_EXERCISE INSTRUCTIONS_:
Among the entries below, find the lines with the word "left" and copy them.

_ENTRIES PROVIDED_:

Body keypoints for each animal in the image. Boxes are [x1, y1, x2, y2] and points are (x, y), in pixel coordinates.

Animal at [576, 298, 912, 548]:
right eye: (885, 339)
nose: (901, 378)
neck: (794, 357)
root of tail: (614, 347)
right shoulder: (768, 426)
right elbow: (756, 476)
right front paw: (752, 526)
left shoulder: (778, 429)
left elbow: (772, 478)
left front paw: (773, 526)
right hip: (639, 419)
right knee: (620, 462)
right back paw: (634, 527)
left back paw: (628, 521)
--
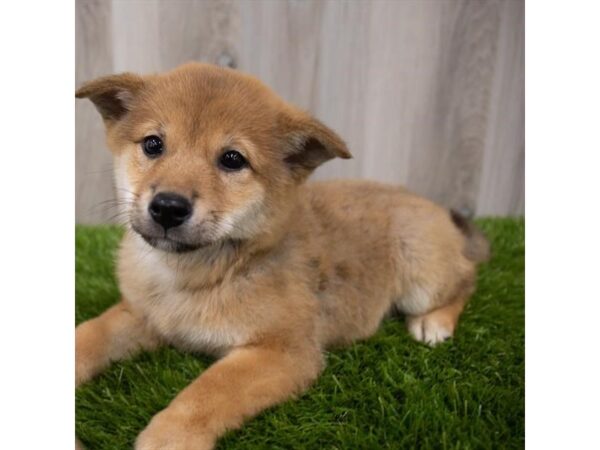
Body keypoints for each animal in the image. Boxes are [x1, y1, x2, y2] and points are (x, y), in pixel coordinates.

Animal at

_RESPONSE TO THIS EXERCISE_:
left shoulder: (778, 429)
left elbow: (772, 478)
left front paw: (773, 526)
left back paw: (628, 521)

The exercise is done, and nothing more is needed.